Exercise ▸ Repeat the listing that follows, character for character, minus the pictures.

BEGIN Records for this task

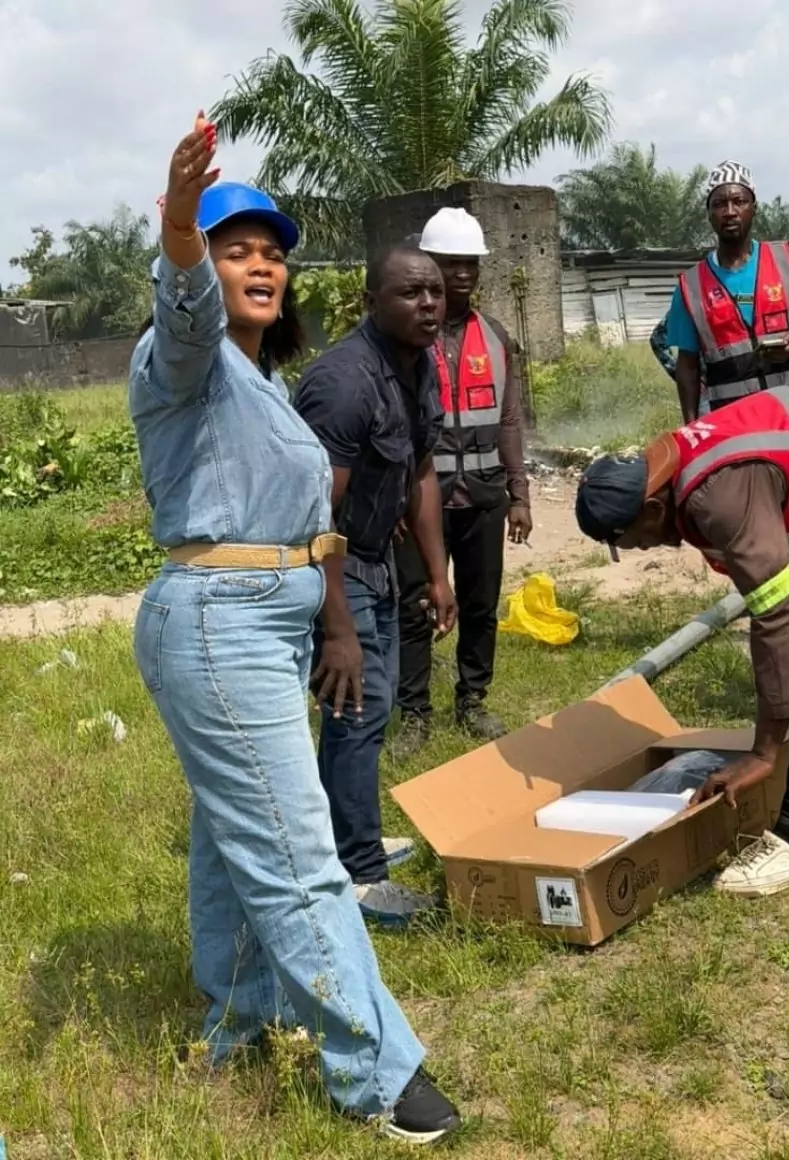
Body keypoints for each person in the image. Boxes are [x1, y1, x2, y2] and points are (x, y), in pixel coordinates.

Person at [129, 116, 460, 1144]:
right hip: (219, 621)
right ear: (201, 262)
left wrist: (330, 624)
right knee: (298, 848)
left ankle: (237, 1022)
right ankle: (379, 1069)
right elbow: (182, 305)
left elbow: (312, 524)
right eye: (239, 250)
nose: (261, 265)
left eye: (273, 252)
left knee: (234, 846)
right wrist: (185, 218)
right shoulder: (179, 360)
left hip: (261, 623)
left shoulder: (262, 383)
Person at [575, 375, 789, 899]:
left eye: (636, 542)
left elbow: (779, 616)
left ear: (652, 509)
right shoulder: (672, 463)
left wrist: (762, 753)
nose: (646, 549)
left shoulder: (716, 499)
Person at [294, 244, 457, 926]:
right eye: (410, 293)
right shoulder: (344, 384)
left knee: (372, 708)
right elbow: (309, 517)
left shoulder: (420, 367)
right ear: (371, 302)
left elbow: (419, 472)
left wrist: (437, 573)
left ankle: (350, 838)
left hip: (376, 560)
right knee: (356, 711)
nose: (428, 304)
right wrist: (336, 627)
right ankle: (357, 876)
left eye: (435, 292)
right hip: (334, 563)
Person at [393, 208, 532, 755]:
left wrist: (519, 495)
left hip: (483, 497)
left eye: (471, 264)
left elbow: (510, 420)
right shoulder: (404, 340)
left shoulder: (495, 338)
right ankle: (414, 712)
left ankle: (472, 699)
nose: (464, 275)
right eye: (452, 264)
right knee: (414, 605)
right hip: (417, 502)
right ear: (429, 265)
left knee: (480, 603)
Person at [667, 160, 789, 421]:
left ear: (754, 209)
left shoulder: (788, 260)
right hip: (734, 423)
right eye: (719, 204)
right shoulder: (691, 286)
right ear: (708, 214)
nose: (730, 211)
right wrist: (691, 427)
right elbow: (687, 364)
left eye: (738, 201)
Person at [649, 309, 710, 415]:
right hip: (707, 394)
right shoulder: (690, 300)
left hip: (742, 389)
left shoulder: (744, 297)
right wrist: (684, 378)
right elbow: (657, 339)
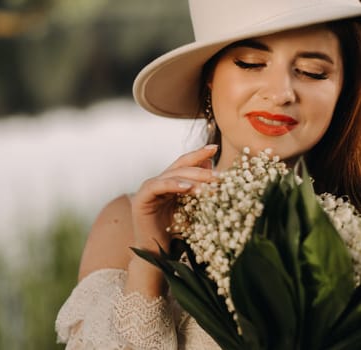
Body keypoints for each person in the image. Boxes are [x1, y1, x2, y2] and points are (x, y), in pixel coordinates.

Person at [56, 0, 361, 349]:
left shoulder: (354, 233)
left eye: (311, 71)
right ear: (209, 79)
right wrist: (150, 259)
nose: (280, 94)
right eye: (250, 63)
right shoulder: (123, 224)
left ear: (343, 88)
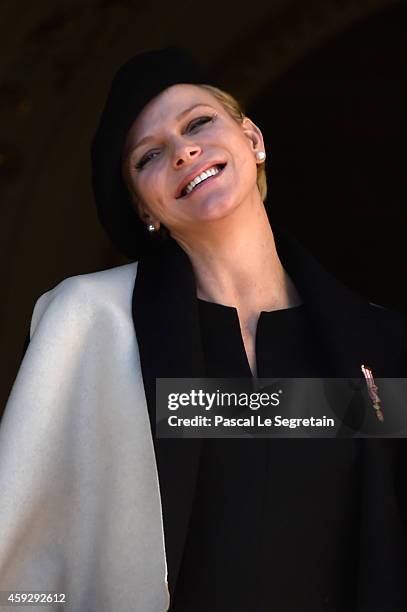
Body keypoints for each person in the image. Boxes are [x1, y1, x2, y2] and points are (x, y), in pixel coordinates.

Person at [1, 47, 406, 612]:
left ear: (253, 139)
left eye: (199, 123)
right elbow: (19, 558)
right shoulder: (94, 324)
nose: (184, 150)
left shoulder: (380, 346)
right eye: (149, 156)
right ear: (145, 208)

END Records for this task

Result ▸
Body keypoints for each person in the image. Boxes are [x1, y1, x2, y2] and points are (x, y), in pixel coordinates.

Person at [129, 116, 460, 1144]:
right hip: (219, 621)
right ear: (201, 262)
left wrist: (330, 624)
right knee: (298, 848)
left ankle: (237, 1022)
right ankle: (379, 1069)
right elbow: (182, 305)
left elbow: (312, 524)
right eye: (239, 250)
nose: (261, 265)
left eye: (273, 252)
left knee: (234, 846)
right wrist: (185, 218)
right shoulder: (179, 360)
left hip: (261, 623)
left shoulder: (262, 383)
Person at [575, 375, 789, 899]:
left eye: (636, 542)
left elbow: (779, 616)
left ear: (652, 509)
right shoulder: (672, 463)
left wrist: (762, 753)
nose: (646, 549)
left shoulder: (716, 499)
Person at [294, 244, 457, 926]:
right eye: (410, 293)
right shoulder: (344, 384)
left knee: (372, 708)
right elbow: (309, 517)
left shoulder: (420, 367)
right ear: (371, 302)
left elbow: (419, 472)
left wrist: (437, 573)
left ankle: (350, 838)
left hip: (376, 560)
right knee: (356, 711)
nose: (428, 304)
right wrist: (336, 627)
right ankle: (357, 876)
left eye: (435, 292)
right hip: (334, 563)
Person at [393, 208, 532, 755]:
left wrist: (519, 495)
left hip: (483, 497)
left eye: (471, 264)
left elbow: (510, 420)
right shoulder: (404, 340)
left shoulder: (495, 338)
right ankle: (414, 712)
left ankle: (472, 699)
nose: (464, 275)
right eye: (452, 264)
right knee: (414, 605)
right hip: (417, 502)
right ear: (429, 265)
left knee: (480, 603)
Person at [667, 160, 789, 421]:
left ear: (754, 209)
left shoulder: (788, 260)
right hip: (734, 423)
right eye: (719, 204)
right shoulder: (691, 286)
right ear: (708, 214)
nose: (730, 211)
right wrist: (691, 427)
right elbow: (687, 364)
left eye: (738, 201)
Person at [649, 309, 710, 415]:
right hip: (707, 394)
right shoulder: (690, 300)
left hip: (742, 389)
left shoulder: (744, 297)
right wrist: (684, 378)
right elbow: (657, 339)
Body keypoints for each person in the image. Boxes are [x1, y1, x2, y2] and points are (x, y), in pixel coordinates.

Person at [56, 0, 361, 349]:
left shoulder: (354, 233)
left eye: (311, 71)
right ear: (209, 79)
right wrist: (150, 259)
nose: (280, 94)
right eye: (250, 63)
right shoulder: (123, 224)
left ear: (343, 88)
Body keypoints for each person in the image. Boxes are [x1, y1, x2, y2] and points are (x, y), in pixel coordinates.

Person at [1, 47, 406, 612]:
left ear: (253, 139)
left eye: (199, 123)
right elbow: (19, 558)
right shoulder: (94, 324)
nose: (184, 150)
left shoulder: (380, 346)
right eye: (149, 156)
right ear: (145, 208)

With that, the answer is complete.